The Cirrus Cockpit

Cirrus anticipated glass cockpits and designed the Cirrus SR20/SR22 family of aircraft around them – years before they existed in practice.

Older aircraft, or those without this anticipation, tend to have a large “slab” of an instrument panel to accomodate all the dedicated equipment needed in those days. This shows up today with oddly placed backup equipment or having to use equipment inconveniently located – out of the pilots convenient reach and vision. It also affects visibility over the instument panel.

Today’s Cirrus Perspective™ (by Garmin) cockpit is the standard by which others are measured but Cirrus cockpits have always offered exceptional capability and value – and followed the same key principles.

Cirrus and Garmin

The centerpiece of the Cirrus cockpit has always been Garmin GPS equipment. Cirrus and Garmin have worked together since the ubiquitous GNS430 (now superceded) was first introduced into the Cirrus SR20 in 1999.

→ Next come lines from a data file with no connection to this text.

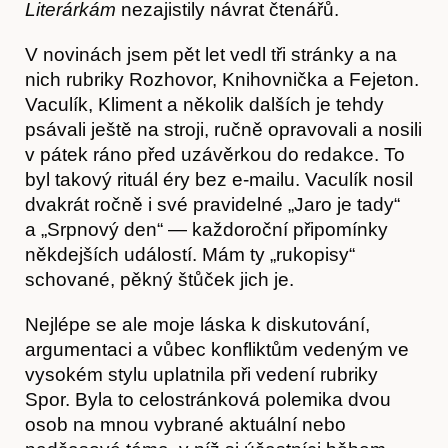
Literárkám
nezajistily návrat čtenářů.
Kontakt
V novinách jsem pět let vedl tři stránky a na
nich rubriky Rozhovor, Knihovnička a Fejeton.
Vaculík, Kliment a několik dalších je tehdy
psávali ještě na stroji, ručně opravovali a nosili
v pátek ráno před uzávěrkou do redakce. To
byl takový rituál éry bez e-mailu. Vaculík nosil
dvakrát ročně i své pravidelné „Jaro je tady“
a „Srpnový den“ — každoroční připomínky
někdejších událostí. Mám ty „rukopisy“
schované, pěkný štůček jich je.
Nejlépe se ale moje láska k diskutování,
argumentaci a vůbec konfliktům vedeným ve
vysokém stylu uplatnila při vedení rubriky
Spor. Byla to celostránková polemika dvou
osob na mnou vybrané aktuální nebo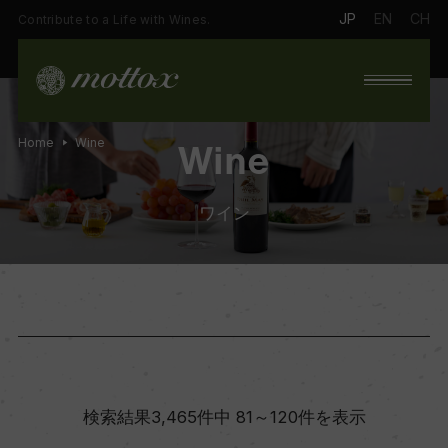
JP
EN
CH
Contribute to a Life with Wines.
Home
Wine
Wine
ワイン
検索結果3,465件中 81～120件を表示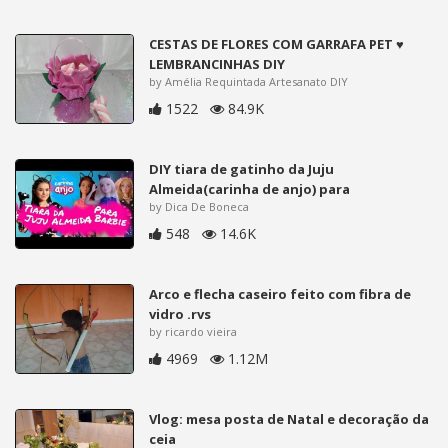
CESTAS DE FLORES COM GARRAFA PET ♥
LEMBRANCINHAS DIY
by Amélia Requintada Artesanato DIY
1522
84.9K
DIY tiara de gatinho da Juju
Almeida(carinha de anjo) para
by Dica De Boneca
548
14.6K
Arco e flecha caseiro feito com fibra de
vidro .rvs
by ricardo vieira
4969
1.12M
Vlog: mesa posta de Natal e decoração da
ceia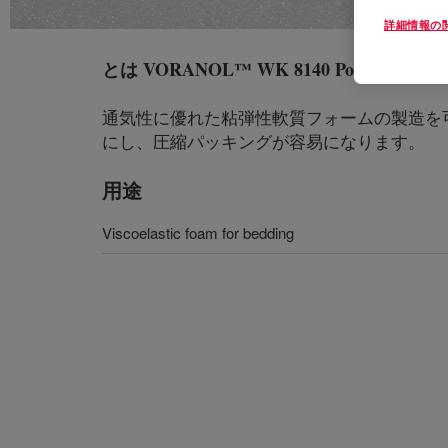
詳細情報の
とは
VORANOL™ WK 8140 Polyol
?
通気性に優れた粘弾性軟質フォームの製造を
にし、圧縮パッキングが容易になります。
用途
Viscoelastic foam for bedding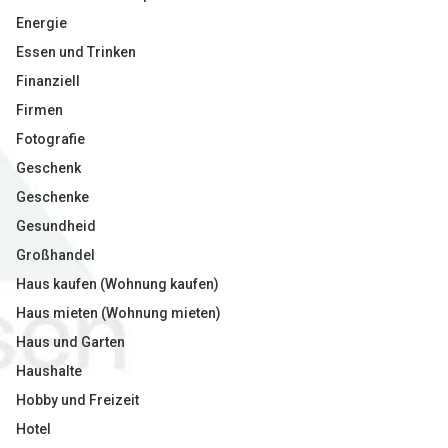
Energie
Essen und Trinken
Finanziell
Firmen
Fotografie
Geschenk
Geschenke
Gesundheid
Großhandel
Haus kaufen (Wohnung kaufen)
Haus mieten (Wohnung mieten)
Haus und Garten
Haushalte
Hobby und Freizeit
Hotel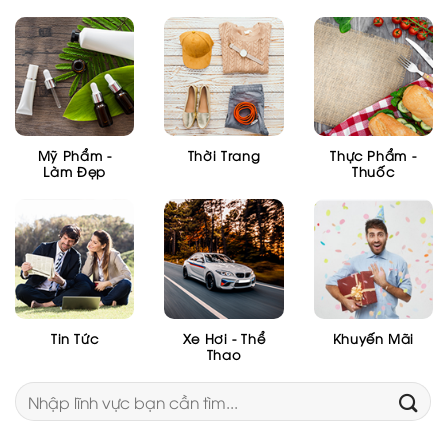
Mỹ Phẩm -
Thời Trang
Thực Phẩm -
Làm Đẹp
Thuốc
Tin Tức
Xe Hơi - Thể
Khuyến Mãi
Thao
Tìm
kiếm: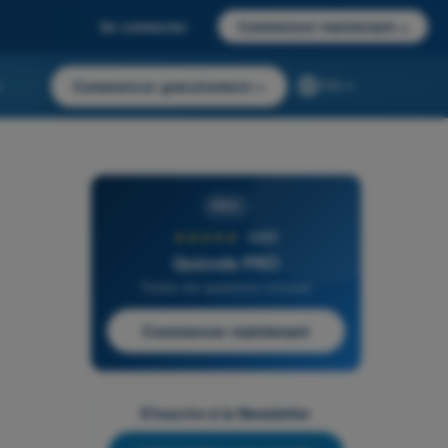
Se connecter
Commencer maintenant
→
r
Commencer gratuitement
→
FR
PRO
★★★★★
4,6/5
Quizvds PRO
Toutes les questions incluses
Commencer maintenant
S'inscrire à la Newsletter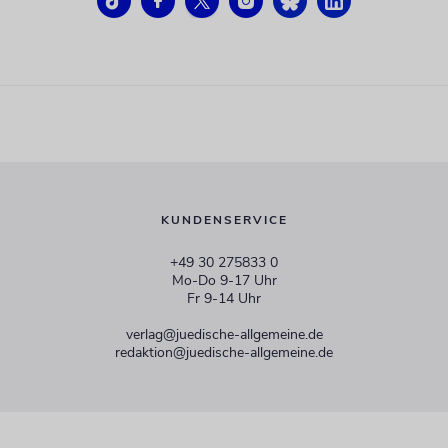
KUNDENSERVICE
+49 30 275833 0
Mo-Do 9-17 Uhr
Fr 9-14 Uhr
verlag@juedische-allgemeine.de
redaktion@juedische-allgemeine.de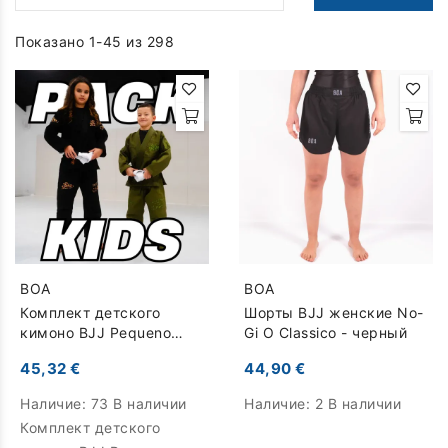
Показано 1-45 из 298
BOA
BOA
Комплект детского
Шорты BJJ женские No-
кимоно BJJ Pequeno
Gi O Classico - черный
Lutador
45,32 €
44,90 €
Наличие:
73 В наличии
Наличие:
2 В наличии
Комплект детского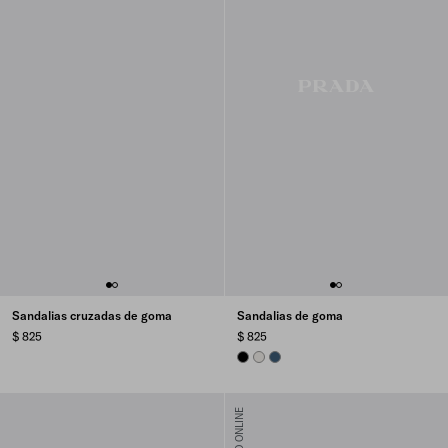
Sandalias cruzadas de goma
Sandalias de goma
$ 825
$ 825
BLACK
PANAMA
AVIATION BLUE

Cirrus Perspective also has Garmin GPS at its heart. And Garmin audio panel and transponder have always completed the CNS (Communication, Navigation and Surveillance) suite.

That’s why it is Cirrus Perspective™ by Garmin.

Key elements of a Cirrus cockpit are:

  • Low glareshield for forward visibility.
  • Screens at arms length for best visibility.
  • Primary (and backup) flight instruments directly in front of you.
  • The center of the airplane has a large-screen MFD (multi-function display) for moving map, engine details, checklists, approach plates and other such information.
  • Flight planning, autopilot, etc. is below the MFD (your work area) but at eye-level. No looking down – which risks disorientation.
  • Your right hand falls naturally to operate throttle and the inevitable knobs, buttons and switches.
  • Full-size backup instruments directly below the primary instruments (where applicable).
  • Ancilliary items (air conditioning, iPhone plugs, etc.) out of your way. Or offered as remote controls for use by passengers.